セーニャは涙を振り払うように、強くうなずいた。
「……わかりました。こんな理不尽に、負けてなんかいられません。私、がんばります」
まだ声は震えているが、その言葉には芯が通っていた。
「そうこなくっちゃ!じゃあ、まずはこの縄をなんとかしよう!」
優華は再び自分の縄に意識を戻したのをみて、真理子とセーニャも自分達を戒めてる縄をどうにかしようとあがく事にした。
優華が自力での縄抜けに対し、真理子はセーニャの縄を解くためにっとお互い背中合わせとなる。
セーニャの後ろ手を縛っている縄の結び目をみつけてそれを解こうとするが、背中越しでは見え辛い上に縛られた両手では思うように力が入らないから結び目はびくともしない。
ならばっと噛みついて縄そのものを引き千切る荒業にでるも、千切れるどころか切れ目すら付かない程に頑丈なので断念。

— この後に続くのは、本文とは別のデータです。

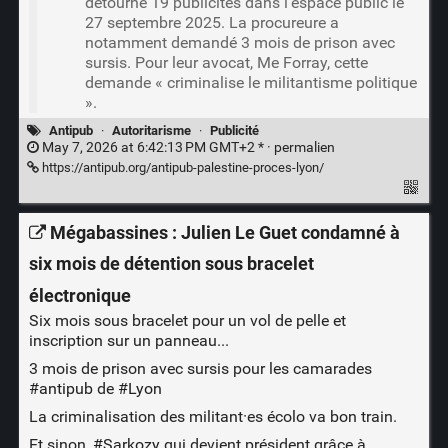
détourné 19 publicités dans l’espace public le
27 septembre 2025. La procureure a
notamment demandé 3 mois de prison avec
sursis. Pour leur avocat, Me Forray, cette
demande « criminalise le militantisme politique
».
Antipub
·
Autoritarisme
·
Publicité
May 7, 2026 at 6:42:13 PM GMT+2 * ·
permalien
https://antipub.org/antipub-palestine-proces-lyon/
Mégabassines : Julien Le Guet condamné à
six mois de détention sous bracelet
électronique
Six mois sous bracelet pour un vol de pelle et
inscription sur un panneau...
3 mois de prison avec sursis pour les camarades
#antipub
de
#Lyon
La criminalisation des militant·es écolo va bon train.
Et sinon,
#Sarkozy
qui devient président grâce à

自力どころか他者の手助けがあっても縄抜けが無理とわかったこの理不尽な拘束を前に、真理子は藁をもつかむ思いで優華に問いかける。
「優華。さっきからずっと黙ったままだけど、何か攻略の糸口でもみつけたの?」
「あのね、こうやって手首を内側にひねると、縄にわずかな隙間ができるんだよ。その隙間に指を差し込んで、摩擦を利用して少しずつ結び目をずらすの。これはね、『逆手抜き』っていう高等テクニックでね――」
優華はまた講釈を始めた。
真理子は今回呆れる事なく、真剣に聞いている。脱出のためには、妹のマニアックな知識が頼りだと理解したのだ。

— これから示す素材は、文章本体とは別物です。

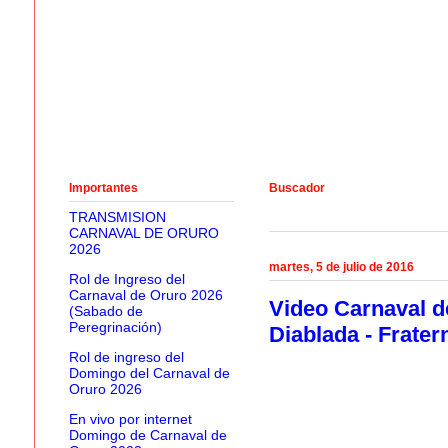
Importantes
Buscador
TRANSMISION
CARNAVAL DE ORURO
2026
martes, 5 de julio de 2016
Rol de Ingreso del
Carnaval de Oruro 2026
Video Carnaval de
(Sabado de
Peregrinación)
Diablada - Frate
Rol de ingreso del
Domingo del Carnaval de
Oruro 2026
En vivo por internet
Domingo de Carnaval de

セーニャも真理子に倣って優華の説明に耳を傾けている。
「――ってわけで、ちょっとやってみるね!」
優華は体をひねり、手首を器用に動かし始めた。普通の人間には不可能に思える動きだが、彼女は長年の「ごっこ遊び」で培った柔軟性と、ネットで仕入れた知識で、実際に縄を緩めようと試みていた。
ギチ、ギチギチ……
縄が軋む音が連続する。
「……すごいわ、少し緩んでる」
真理子が息を呑んだ。その声には希望が混ざっている。
「ほんとですか!?」
セーニャの声も弾んだ、その時だった。
優華の動きがピタリと止まった。
「……あのさ」
「どうしたの?」
「トイレに行きたい」
一瞬の沈黙。
「はあ!?今!?今それ言う!?」
真理子の絶叫が地下牢に響き渡った。